All at Naxos were deeply saddened to learn of the passing of Hungarian pianist Jenő Jandó. One of the most prolific artists in the history of classical music recording, Jenő released his first album for Naxos in 1988 as the young label’s first house pianist. He would go on to produce a series of the complete works for keyboard by major composers that generated a truly phenomenal discography of classical-romantic and, later, 20th-century repertoire.

Born in Pecs, a quiet town in southern Hungary, Jenő Jandó was taught piano by his mother before undertaking formal study of the instrument at the Liszt Academy in Budapest where, later in life, he would be appointed professor. After graduation, he enjoyed a series of successes in major international competitions, including the Cziffra and Ciani Piano Competitions, yet he himself believed his professional career really began when he took third prize at the Beethoven Piano Competition at the age of 18. In addition to lifelong critical recognition for his performances, he received numerous personal awards, including the prestigious Liszt Prize, the highest honour for Hungarian musicians, and the Knight’s Cross of the Hungarian Order of Merit, which recognised his contributions to the arts and culture of Hungary.

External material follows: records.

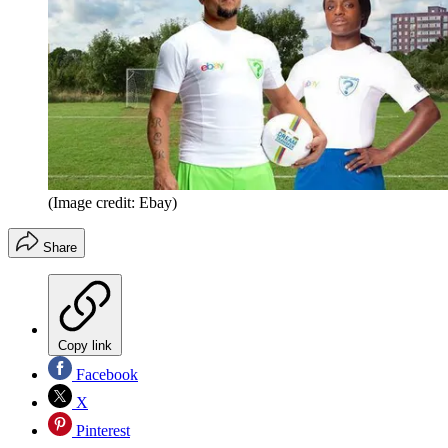
(Image credit: Ebay)
Share
Copy link
Facebook
X
Pinterest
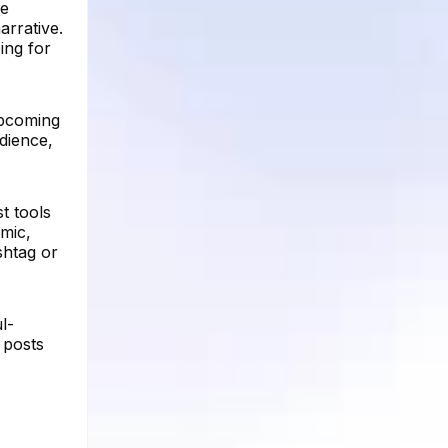
ue
arrative.
ing for
upcoming
dience,
t tools
mic,
shtag or
l-
 posts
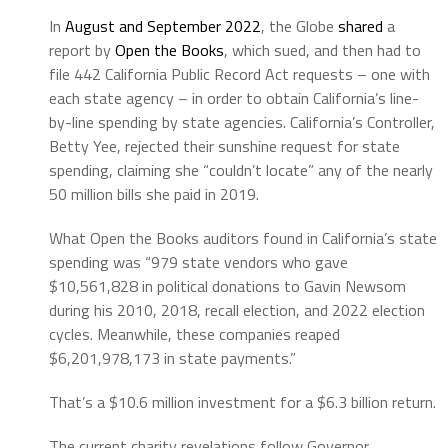
In
August and September 2022
, the Globe
shared
a
report by
Open the Books
, which sued, and then had to
file 442 California Public Record Act requests – one with
each state agency – in order to obtain California’s line-
by-line spending by state agencies. California’s Controller,
Betty Yee, rejected their sunshine request for state
spending, claiming she “couldn’t locate” any of the nearly
50 million bills she paid in 2019.
What Open the Books auditors found in California’s state
spending was “979 state vendors who gave
$10,561,828 in political donations to Gavin Newsom
during his 2010, 2018, recall election, and 2022 election
cycles. Meanwhile, these companies reaped
$6,201,978,173 in state payments.”
That’s a $10.6 million investment for a $6.3 billion return.
The current charity revelations follow Governor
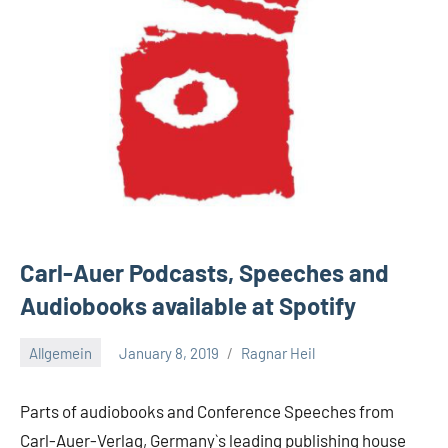
Carl-Auer Podcasts, Speeches and
Audiobooks available at Spotify
Allgemein
January 8, 2019
Ragnar Heil
No
comments
Parts of audiobooks and Conference Speeches from
Carl-Auer-Verlag, Germany`s leading publishing house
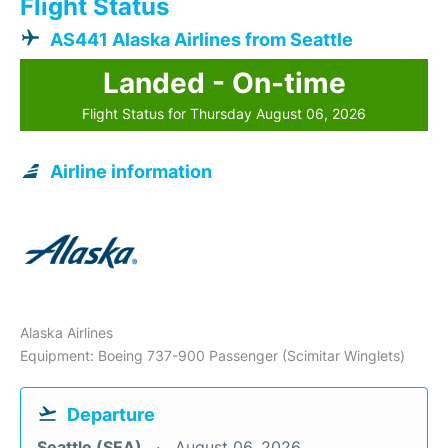
Flight Status
AS441 Alaska Airlines from Seattle
Landed - On-time
Flight Status for Thursday August 06, 2026
Airline information
Alaska Airlines
Equipment: Boeing 737-900 Passenger (Scimitar Winglets)
Departure
Seattle (SEA)
August 06, 2026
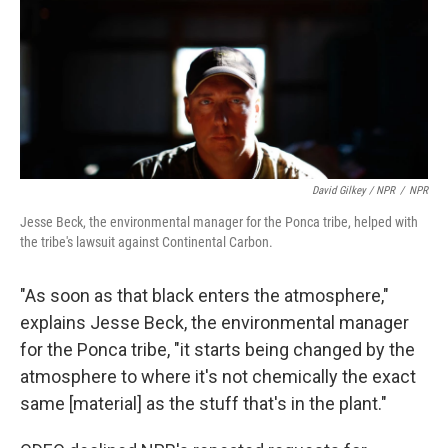
David Gilkey / NPR
/
NPR
Jesse Beck, the environmental manager for the Ponca tribe, helped with
the tribe's lawsuit against Continental Carbon.
"As soon as that black enters the atmosphere,"
explains Jesse Beck, the environmental manager
for the Ponca tribe, "it starts being changed by the
atmosphere to where it's not chemically the exact
same [material] as the stuff that's in the plant."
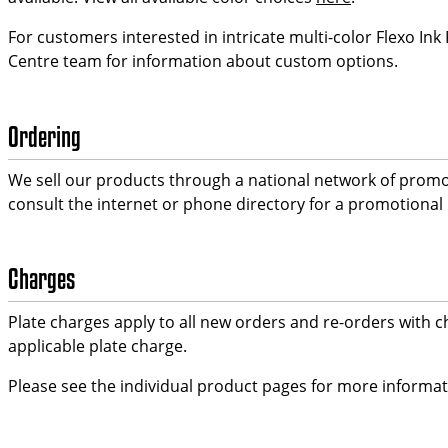
For customers interested in intricate multi-color Flexo Ink
Centre team for information about custom options.
Ordering
We sell our products through a national network of promo
consult the internet or phone directory for a promotional
Charges
Plate charges apply to all new orders and re-orders with c
applicable plate charge.
Please see the individual product pages for more informa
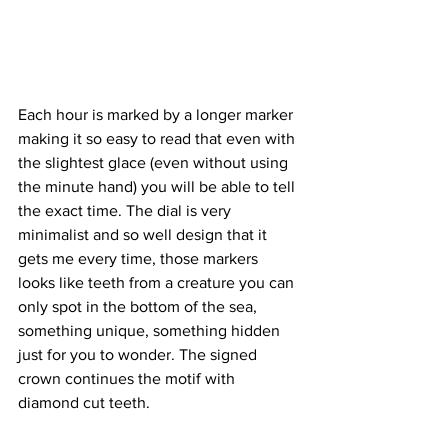
Each hour is marked by a longer marker 
making it so easy to read that even with 
the slightest glace (even without using 
the minute hand) you will be able to tell 
the exact time. The dial is very 
minimalist and so well design that it 
gets me every time, those markers 
looks like teeth from a creature you can 
only spot in the bottom of the sea, 
something unique, something hidden 
just for you to wonder. The signed 
crown continues the motif with 
diamond cut teeth.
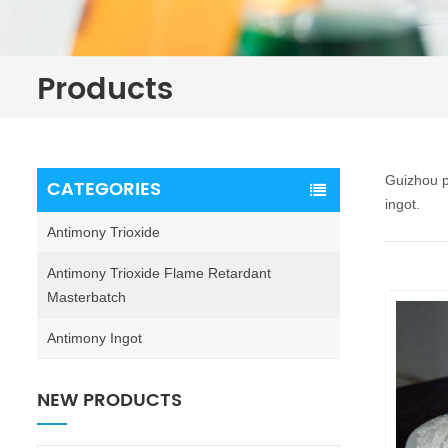
Products
Guizhou p
CATEGORIES
ingot.
Antimony Trioxide
Antimony Trioxide Flame Retardant
Masterbatch
Antimony Ingot
NEW PRODUCTS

Jenő’s recordings for Naxos include all of Mozart’s piano concertos and sonatas; the complete piano sonatas of Haydn and Beethoven; the complete piano music of Bartók; and numerous albums of chamber music. Jenő mirrored Naxos’ approach to its catalogue, that of embracing innovation, completeness, quality, breadth and availability. To this can be added the supremacy of the work over the ego of the performer, which led to Jenő’s reputation as the prime example of a ‘silent star’.

As an accompanist, Jenő worked closely with violinist Takako Nishizaki. Together, they recorded over 100 works for Naxos, gaining widespread recognition for their interpretations of classical repertoire, most notably for their four-volume set of the Mozart violin sonatas. Looking back on their partnership, established over 30 years ago, Takako Nishizaki commented:

“The world has lost a wonderful musician. I have not seen or played with him for a long time, perhaps more than 20 years. But when we recorded the Beethoven and Mozart sonatas together many years ago, we always had a lot of fun. He was highly intelligent and extremely musical with technique to spare and the ability to create tone colour always appropriate to the music. I will miss him.”

Jenő’s final recording for Naxos was released in 2020. The programme comprised later works by Liszt. The critical reception it received from American Record Guide serves as an appropriate valediction: “Jandó’s sheer output is admirable. As a recording artist, he is one of the most prolific, and yet quality does not suffer at all with the sheer volume of his output … Excellent and clean playing, as always.”